他收起宣纸,随口问,“你看中她什么了。”
其实,陈渊自己也不知道。
以前觉得,沈桢像函润,某一瞬间,她的神似,形似,击中了他。
接触几回,又不太像,她比函润活泼,明艳,比她独立,也坚强。
函润是一朵娇花,只会依赖他,为他而活。
比当初的沈桢对周海乔,更甚。
“没有具体,喜欢她全部。”
陈政看了他一眼,“你这辈的继承人,没有一个不是门当户对。娶普通女人,陈家丢不起这份脸面,你应该有数。商场风云莫测,多一份助力,多一重保障。”
陈渊没有说话。
“家业,感情,越是高阶层,越不存在两全。我不干涉你养小的,玩一玩,随你,假如威胁到你的妻子,我会替你解决。”
“所以,您放弃了所爱的女人,和我母亲将就了一生。”
陈政沉下脸,“这不是你能过问的。”
陈崇州中午进门,陈渊还在,他走到桌前,“父亲。
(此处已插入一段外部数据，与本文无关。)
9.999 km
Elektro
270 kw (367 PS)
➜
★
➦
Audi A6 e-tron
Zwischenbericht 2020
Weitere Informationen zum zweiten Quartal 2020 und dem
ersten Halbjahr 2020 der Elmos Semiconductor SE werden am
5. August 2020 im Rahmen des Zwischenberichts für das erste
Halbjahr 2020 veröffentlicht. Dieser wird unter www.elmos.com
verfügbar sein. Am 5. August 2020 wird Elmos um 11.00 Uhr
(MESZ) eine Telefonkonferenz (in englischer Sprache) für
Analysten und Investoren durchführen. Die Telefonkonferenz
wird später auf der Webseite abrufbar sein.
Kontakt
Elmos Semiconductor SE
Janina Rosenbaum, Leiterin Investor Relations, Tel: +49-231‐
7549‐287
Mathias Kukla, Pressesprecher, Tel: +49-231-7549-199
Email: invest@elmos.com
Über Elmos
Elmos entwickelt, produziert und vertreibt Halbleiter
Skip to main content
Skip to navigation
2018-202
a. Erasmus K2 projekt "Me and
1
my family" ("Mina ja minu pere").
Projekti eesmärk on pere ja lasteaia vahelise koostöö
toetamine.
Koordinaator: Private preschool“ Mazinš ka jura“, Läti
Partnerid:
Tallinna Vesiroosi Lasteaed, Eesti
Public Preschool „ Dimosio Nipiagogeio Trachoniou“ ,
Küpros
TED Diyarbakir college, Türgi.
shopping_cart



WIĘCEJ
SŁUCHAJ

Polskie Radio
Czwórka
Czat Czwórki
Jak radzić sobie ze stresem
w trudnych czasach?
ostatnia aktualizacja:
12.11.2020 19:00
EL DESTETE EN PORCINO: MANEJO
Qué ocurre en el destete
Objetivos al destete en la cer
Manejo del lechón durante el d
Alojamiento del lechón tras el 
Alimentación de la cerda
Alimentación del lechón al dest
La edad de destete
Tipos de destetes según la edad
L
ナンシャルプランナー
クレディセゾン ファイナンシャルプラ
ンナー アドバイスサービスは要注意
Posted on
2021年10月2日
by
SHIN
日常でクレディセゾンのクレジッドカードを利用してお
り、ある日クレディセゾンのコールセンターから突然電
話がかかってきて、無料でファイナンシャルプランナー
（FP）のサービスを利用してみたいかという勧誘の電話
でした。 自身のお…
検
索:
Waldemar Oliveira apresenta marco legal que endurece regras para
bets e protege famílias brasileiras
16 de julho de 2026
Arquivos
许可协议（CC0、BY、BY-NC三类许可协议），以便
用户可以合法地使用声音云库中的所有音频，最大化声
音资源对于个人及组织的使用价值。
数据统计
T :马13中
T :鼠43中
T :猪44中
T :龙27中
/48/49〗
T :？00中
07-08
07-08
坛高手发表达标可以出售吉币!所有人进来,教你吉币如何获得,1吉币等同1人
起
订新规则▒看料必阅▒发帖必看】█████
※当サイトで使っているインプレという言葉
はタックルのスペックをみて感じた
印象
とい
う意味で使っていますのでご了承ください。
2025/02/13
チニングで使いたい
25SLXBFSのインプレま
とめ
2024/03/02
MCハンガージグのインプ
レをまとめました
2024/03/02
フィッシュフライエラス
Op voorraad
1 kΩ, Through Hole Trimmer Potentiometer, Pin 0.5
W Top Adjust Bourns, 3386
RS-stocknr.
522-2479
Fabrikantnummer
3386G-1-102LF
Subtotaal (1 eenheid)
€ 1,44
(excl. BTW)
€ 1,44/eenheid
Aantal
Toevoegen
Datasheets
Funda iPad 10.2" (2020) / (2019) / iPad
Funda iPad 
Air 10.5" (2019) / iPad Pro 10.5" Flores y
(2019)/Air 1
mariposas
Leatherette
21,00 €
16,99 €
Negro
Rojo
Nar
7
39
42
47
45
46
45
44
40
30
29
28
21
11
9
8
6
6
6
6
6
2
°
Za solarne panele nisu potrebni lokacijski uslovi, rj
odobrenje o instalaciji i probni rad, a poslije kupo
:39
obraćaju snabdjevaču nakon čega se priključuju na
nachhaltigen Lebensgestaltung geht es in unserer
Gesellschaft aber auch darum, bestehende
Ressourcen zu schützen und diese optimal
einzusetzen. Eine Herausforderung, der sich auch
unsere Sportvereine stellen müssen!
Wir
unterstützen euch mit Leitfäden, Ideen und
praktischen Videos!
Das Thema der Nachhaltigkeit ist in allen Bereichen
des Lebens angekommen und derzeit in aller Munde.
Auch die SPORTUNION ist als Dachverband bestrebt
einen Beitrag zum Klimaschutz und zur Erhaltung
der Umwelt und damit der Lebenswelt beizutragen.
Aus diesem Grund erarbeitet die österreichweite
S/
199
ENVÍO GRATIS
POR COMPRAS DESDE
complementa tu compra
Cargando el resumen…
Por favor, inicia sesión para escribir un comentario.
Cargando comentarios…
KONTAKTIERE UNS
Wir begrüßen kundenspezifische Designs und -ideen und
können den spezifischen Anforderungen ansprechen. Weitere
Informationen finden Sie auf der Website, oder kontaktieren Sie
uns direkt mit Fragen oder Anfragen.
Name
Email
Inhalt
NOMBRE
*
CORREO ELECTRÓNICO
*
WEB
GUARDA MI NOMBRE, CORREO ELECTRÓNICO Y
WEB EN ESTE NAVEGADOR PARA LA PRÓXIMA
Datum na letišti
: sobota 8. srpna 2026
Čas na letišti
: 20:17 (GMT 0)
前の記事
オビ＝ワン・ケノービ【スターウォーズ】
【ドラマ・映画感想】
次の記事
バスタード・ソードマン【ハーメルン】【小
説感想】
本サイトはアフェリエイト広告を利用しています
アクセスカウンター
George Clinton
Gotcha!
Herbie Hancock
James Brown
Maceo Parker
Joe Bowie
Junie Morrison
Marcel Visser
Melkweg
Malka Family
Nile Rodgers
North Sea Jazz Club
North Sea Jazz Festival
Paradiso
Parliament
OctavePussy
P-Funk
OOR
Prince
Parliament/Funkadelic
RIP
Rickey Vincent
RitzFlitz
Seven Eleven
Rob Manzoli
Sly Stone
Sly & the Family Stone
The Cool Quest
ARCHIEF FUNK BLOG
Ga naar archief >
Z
”
陈政叼着玉石的烟嘴,等了一会儿,“哑巴了?”
他偏头,打招呼,“大哥。”
陈渊点了下头,“医院忙吗。”
“还可以,没你忙。”
一个例行公事问,一个貌合神离答。
陈政示意陈渊,“我单独和老二谈。”
他出去后,在客厅坐着喝茶。
与此同时,何佩瑜恰好从美容院回来,站在玄关,看着他。
陈渊随即起身,客客气气问候,“何姨。”
她堆着假笑,“陈渊来了啊,留下吃晚饭吗?”
“不麻烦了。”他拿起西装,“您身体怎样。”
何佩瑜穿得珠光宝气,比江蓉更像正牌夫人,“你还惦记我,你母亲呢?”
“她很好,经常念叨您。”
何佩瑜皮笑ròu不笑,“那你转达她,我早晚和她见一面。”
陈渊也笑,“自然,何姨不见,我母亲也要见您。”
何佩瑜笑容一收,上楼。
书房里,陈崇州懒散得很,陈政训他,他反应也漫不经心。
何佩瑜关上门,“出什么事了,你这么大的火气。”
“万宥良找我告状,万喜喜在商场使唤一个女柜员,他强出头,不许她穿鞋,光着脚走完三层楼。”
陈政缓和了脾气,坐下,“你认错吗?”
“没错。”
“万喜喜是你的大嫂!”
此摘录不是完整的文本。